ICE-COLD WATER AND YOU
There are lots of myths about drinking ice-cold water (hydration)
and regulating the temperature of the body. No question, a
glass of ice-cold water on a hot day gives you tremendous
satisfaction by cooling your mouth and stomach. But does it
really satisfy your thirst? Does it deliver water immediately
to all your tissues and cells? Does it cool down your body,
and reduce its temperature?
I have no idea where these opinions come from, either from
somebody's personal experience of cooling perception or just
from anecdotal info passed from one friend to another. Theoretically,
according to "The Biology of Human Survival" (Claude
A.Piantadosi, Oxford University Press, 2003, p.86) "a
70-kilogram person can drop body temperature approximately
1C by drinking a liter of water at 0C ", but in reality
it is difficult to imagine somebody using this amount of cold
water at once during racing activity. Using it in small portions
will practically reduce the cooling effect, because heat-cold
exchange will be imperceptible on the whole body scale.
I found no data supporting the idea that drinking cold water
reduces the body's temperature. If it were so, we would have
had it somewhere recorded in human history experience. The
law of survival would inevitably recruit this procedure in
human life in extreme hot weather conditions. The fact is
that we do the opposite to cold water drinking. Survival in
severe hot environment includes specific behavior, aimed at
reduction of heat by using shelters; wearing thick clothes
and making the body sweat by drinking hot tea.

Recorded data:
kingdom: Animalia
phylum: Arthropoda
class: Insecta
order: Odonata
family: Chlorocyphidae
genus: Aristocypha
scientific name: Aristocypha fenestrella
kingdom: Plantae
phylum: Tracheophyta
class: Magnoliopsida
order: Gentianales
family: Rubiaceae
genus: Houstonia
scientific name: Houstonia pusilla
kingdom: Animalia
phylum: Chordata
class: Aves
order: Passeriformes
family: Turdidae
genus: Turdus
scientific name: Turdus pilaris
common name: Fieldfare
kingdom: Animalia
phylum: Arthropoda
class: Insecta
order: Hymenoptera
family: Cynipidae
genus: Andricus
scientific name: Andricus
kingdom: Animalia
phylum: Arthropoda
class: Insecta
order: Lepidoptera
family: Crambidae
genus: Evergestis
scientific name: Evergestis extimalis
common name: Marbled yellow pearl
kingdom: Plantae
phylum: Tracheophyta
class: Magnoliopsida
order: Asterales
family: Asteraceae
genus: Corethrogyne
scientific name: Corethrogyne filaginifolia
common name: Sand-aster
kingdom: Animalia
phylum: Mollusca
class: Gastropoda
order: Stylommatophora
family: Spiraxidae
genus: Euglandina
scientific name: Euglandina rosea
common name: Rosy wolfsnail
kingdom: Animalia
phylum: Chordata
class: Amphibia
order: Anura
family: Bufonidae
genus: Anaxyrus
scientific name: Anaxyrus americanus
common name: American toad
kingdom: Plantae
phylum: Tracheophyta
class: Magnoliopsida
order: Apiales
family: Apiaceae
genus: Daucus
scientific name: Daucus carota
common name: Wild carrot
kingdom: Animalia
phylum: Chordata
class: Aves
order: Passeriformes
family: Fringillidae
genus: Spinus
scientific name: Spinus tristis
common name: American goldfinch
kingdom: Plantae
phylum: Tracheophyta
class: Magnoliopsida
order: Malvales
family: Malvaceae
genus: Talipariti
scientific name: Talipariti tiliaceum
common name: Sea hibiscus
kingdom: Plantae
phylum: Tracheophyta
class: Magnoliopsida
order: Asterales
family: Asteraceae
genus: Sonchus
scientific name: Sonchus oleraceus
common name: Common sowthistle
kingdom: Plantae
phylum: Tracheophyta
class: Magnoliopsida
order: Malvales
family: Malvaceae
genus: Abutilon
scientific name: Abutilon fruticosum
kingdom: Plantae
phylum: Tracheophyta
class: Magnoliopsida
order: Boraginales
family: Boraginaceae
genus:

Check your understanding:
(A) According to the text on ice-cold water, by roughly how much can a 70-kilogram person lower body temperature by drinking a liter of water at 0C?
(B) Continue the text on ice-cold water from its last sentence.

Answers by item number:
(A) Approximately 1C.

(B)
As we know, our body looses liquid through sweating by drops
or by small portions over time, so replenishing it should
happen almost in the same manner. Thus taking a big portion
of water at once would not do the trick, as it may stay in
the stomach for a while before it can be absorbed on a cellular
level. Additionally, I'd like to bring up here another interesting
fact about drinking. The author of the book, mentioned above,
wrote, "it is important to note that the main stimulus
of drinking is thirst, which is regulated by plasma osmolarity,
not by temperature".
Therefore temperature influences our thirst only indirectly
through making our body sweat and loose body liquid. Evaporation
of this sweat, in its own turn, produces cooling effect. So
it has nothing to do with drinking ice-cold water. Morever,
when we drink cold water, it can't be absorbed immediately,
because it takes time for it to be heated up to achieve the
body temperature to be absorbed on a cellular level.
Now we have some logical facts showing us the true and mythical
sides of ice-cold water drinking, which have no real cooling
effect and should not be used as a body temperature reducing
mechanism. It doesn't quench our thirst or reduce our dehydration
more effectively than for instance normal temperature water.
What it really does for us is giving a pleasant feeling of
cold in the mouth and stomach - which are just a perception.